═══ Input material ═══

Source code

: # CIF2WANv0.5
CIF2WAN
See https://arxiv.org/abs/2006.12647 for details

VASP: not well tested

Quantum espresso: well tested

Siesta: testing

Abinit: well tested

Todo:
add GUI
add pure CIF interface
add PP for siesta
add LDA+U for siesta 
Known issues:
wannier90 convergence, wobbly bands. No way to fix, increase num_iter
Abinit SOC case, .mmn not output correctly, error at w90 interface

═══

Instructions for the task
From the records above, pick out and copy each line holding the word "well".

Response to the exercise
VASP: not well tested
Quantum espresso: well tested
Abinit: well tested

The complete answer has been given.